LLM 完成推理后，系统会触发回调，并返回一个空 Message（例如，JsonMessage()）来表示回答结束。

如需查看示例实现，请参阅第 6 步：异步调用。

[!IMPORTANT] 回调收到的 Message 仅包含模型输出的最新块，而不包含整个消息历史记录。

例如，如果从阻塞 SendMessage 调用中获得的完整模型响应应为：

{
  "role": "model",
  "content": [
    "type": "text",
    "text": "Hello World!"
  ]
}

SendMessageAsync 中的回调可能会被多次调用，每次调用都会提供后续的一段文本：

// 1st Message
{
  "role": "model",
  "content": [
    "type": "text",
    "text": "He"
  ]
}

// 2nd Message
{
  "role": "model",
  "content": [
    "type": "text",
    "text": "llo"
  ]
}

// 3rd Message
{
  "role": "model",
  "content": [
    "type": "text",
    "text": " Wo"
  ]
}

// 4th Message
{
  "role": "model",
  "content": [
    "type": "text",
    "text": "rl"
  ]
}

// 5th Message
{
  "role": "model",
  "content": [
    "type": "text",
    "text": "d!"
  ]
}

如果需要在异步流期间获得完整响应，实现者负责累积这些数据块。或者，异步调用完成后，完整响应将作为 History 中的最后一项提供。

高级用法

受限解码

LiteRT-LM 支持受限解码，可让您对模型的输出强制执行特定结构，例如 JSON 架构、正则表达式模式或语法规则。

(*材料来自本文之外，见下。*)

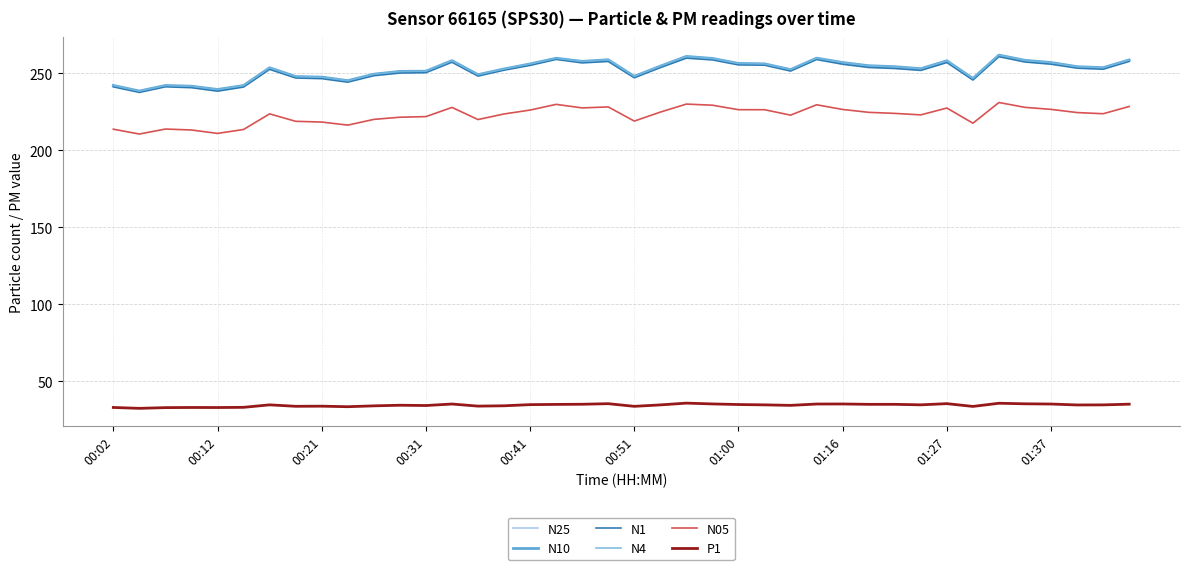

What is the difference between the maximum and minimum values in the P1 series?

3.4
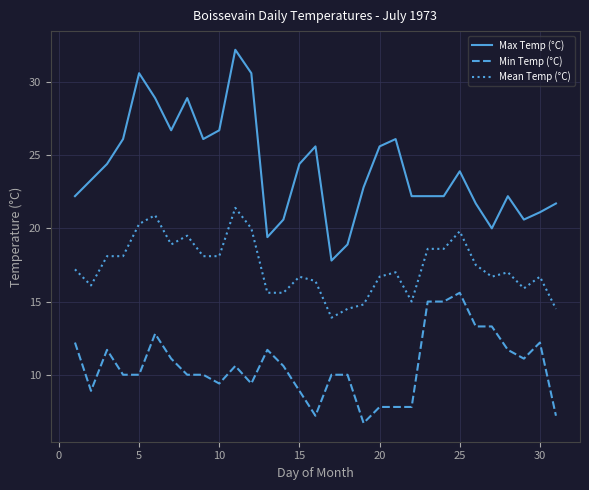

True or false: Min Temp (°C) and Mean Temp (°C) intersect in this chart.

False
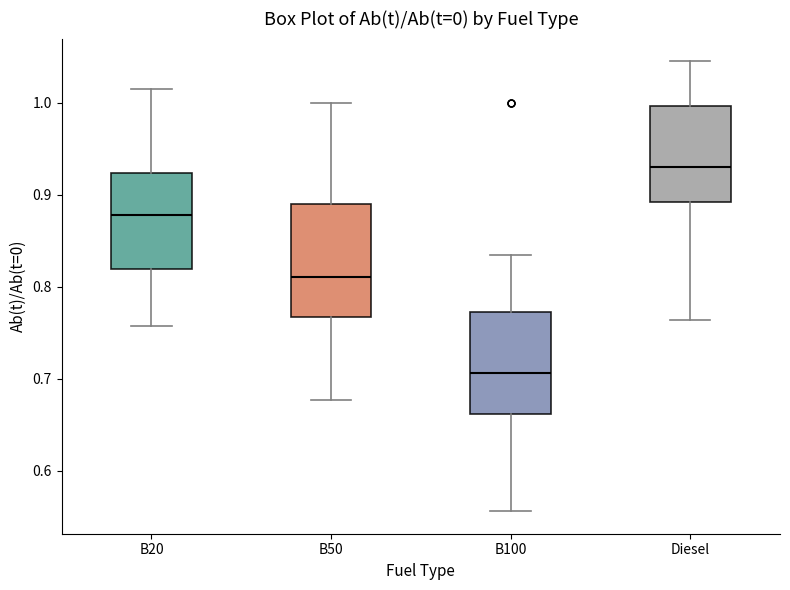

Reading left to right, transcribe this box plot: for each box, give where its median line is, the range the box spans, and where its two whiskers end, as read against the y-axis. The values are not printed on the chart, so give them approximately, as read against the axis.

B20: median 0.88, box 0.82 to 0.92, whiskers 0.76 to 1.02
B50: median 0.81, box 0.77 to 0.89, whiskers 0.68 to 1.00
B100: median 0.71, box 0.66 to 0.77, whiskers 0.56 to 0.83
Diesel: median 0.93, box 0.89 to 1.00, whiskers 0.76 to 1.05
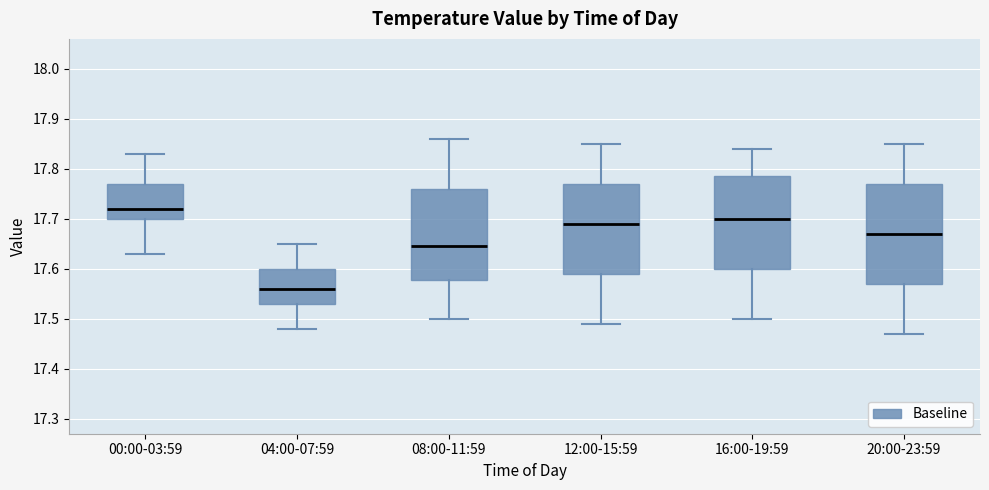

Which box's median line is the highest?

00:00-03:59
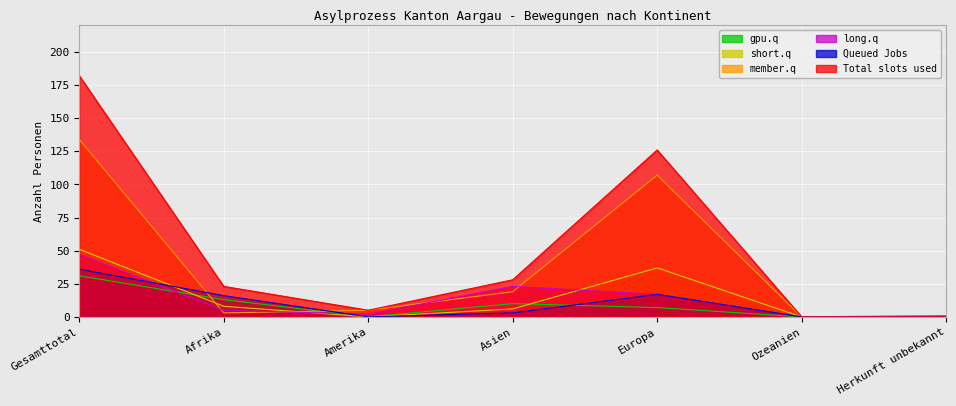

True or false: long.q has more than 0 points higher than both neighbors.

True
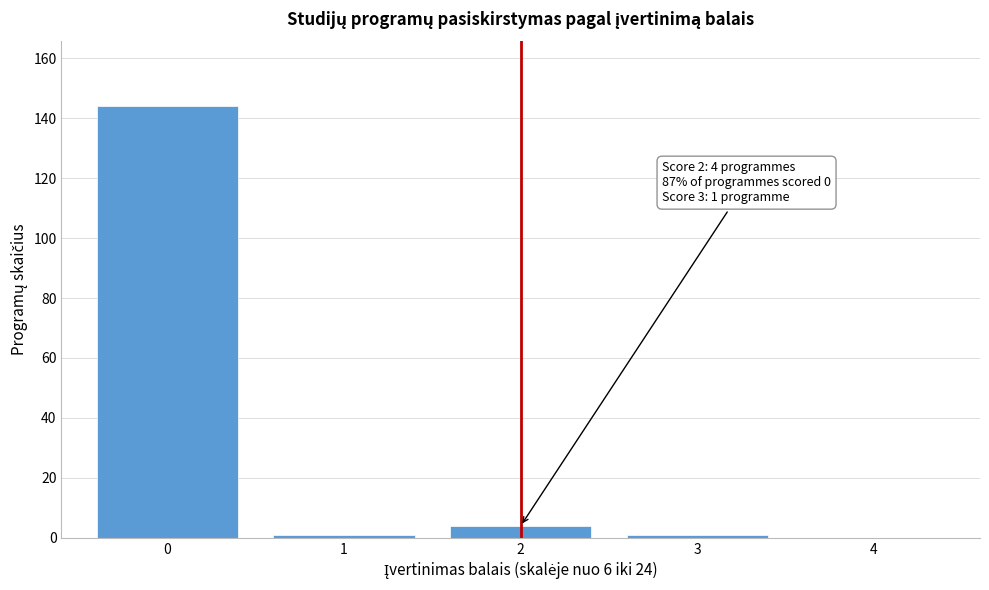

Reading right to left, transcribe all the data shown in this chart.

4=0	3=1	2=4	1=1	0=144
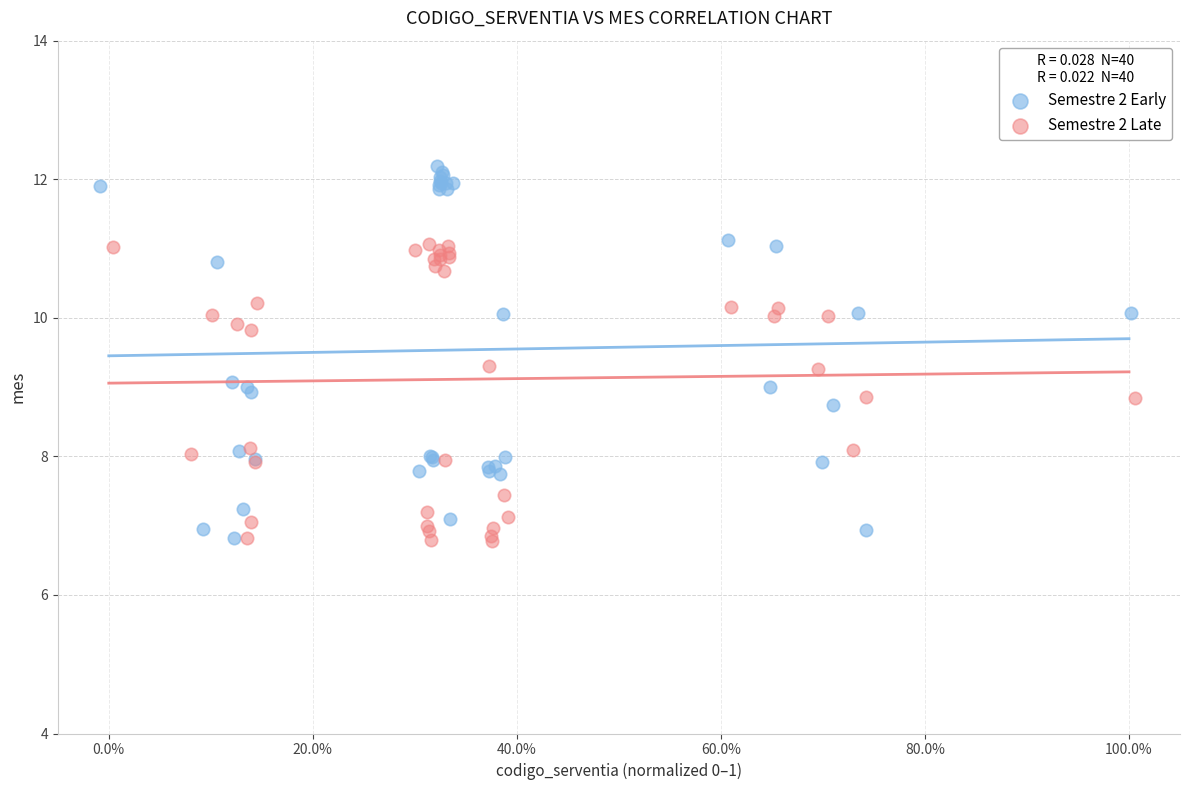

Which series has the largest Y range (max minus min)?

Semestre 2 Early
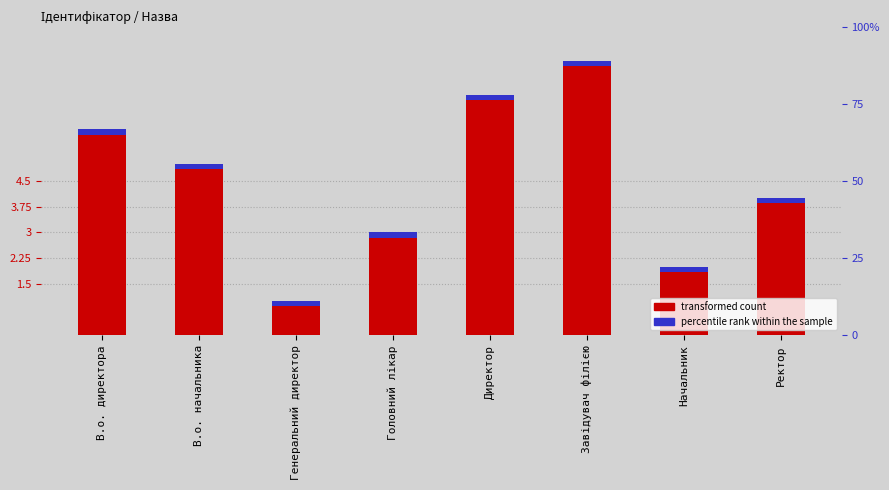

What is the difference between the maximum and minimum values?

7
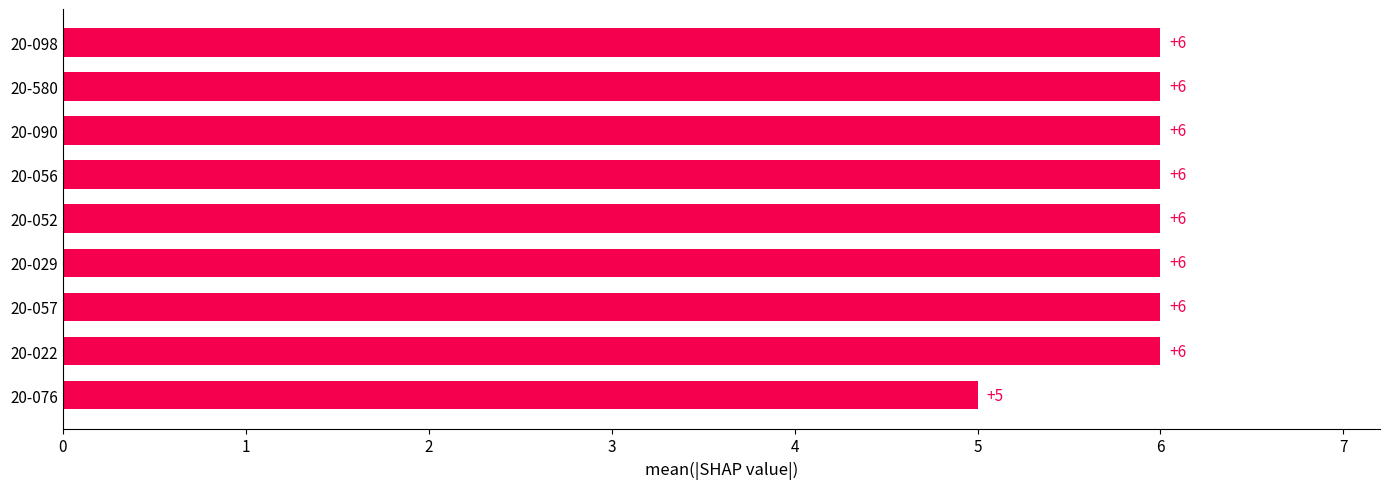

What value does the data have at 20-580?

6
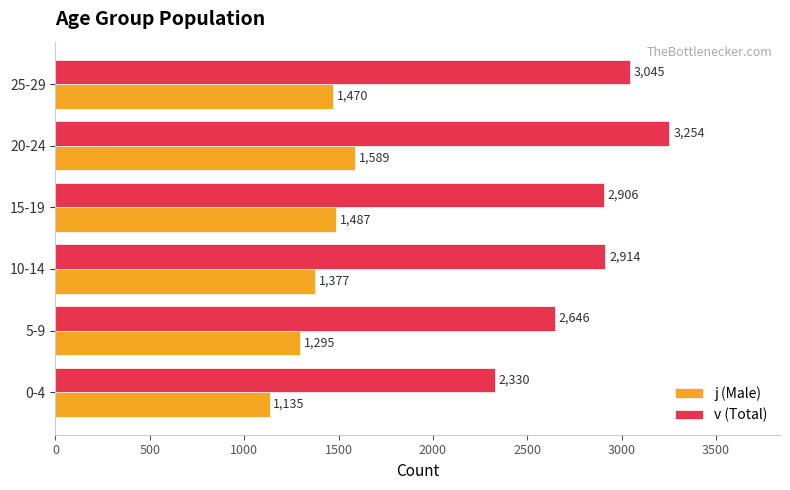

What is the average value of the v (Total) series?

2849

如需启用此功能，请在 ConversationConfig 中设置 EnableConstrainedDecoding(true)，并提供 ConstraintProviderConfig（例如，LlGuidanceConfig，以支持正则表达式/JSON/语法）。然后，通过 SendMessage 中的 OptionalArgs 传递限制条件。

示例：正则表达式限制条件

LlGuidanceConstraintArg constraint_arg;
constraint_arg.constraint_type = LlgConstraintType::kRegex;
constraint_arg.constraint_string = "a+b+"; // Force output to match this regex

auto response = conversation->SendMessage(
    user_message,
    {.decoding_constraint = constraint_arg}
);

如需了解完整详情（包括 JSON 架构和 Lark 语法支持），请参阅受限解码文档。

工具使用

工具调用功能可让 LLM 请求执行客户端函数。您可以在对话的 Preface 中定义工具，并按名称为它们设置键。当模型输出工具调用时，您需要捕获该调用，在应用中执行相应的函数，然后将结果返回给模型。

流程概览： 1. 声明工具：在 Preface JSON 中定义工具（名称、说明、参数）。2. 检测通话：检查响应中的 model_message["tool_calls"]。 3. 执行：针对所请求的工具运行应用逻辑。 4. 回答：向模型发送一条包含工具输出的 role: "tool" 消息。

如需了解完整详情和完整的聊天循环示例，请参阅工具使用文档。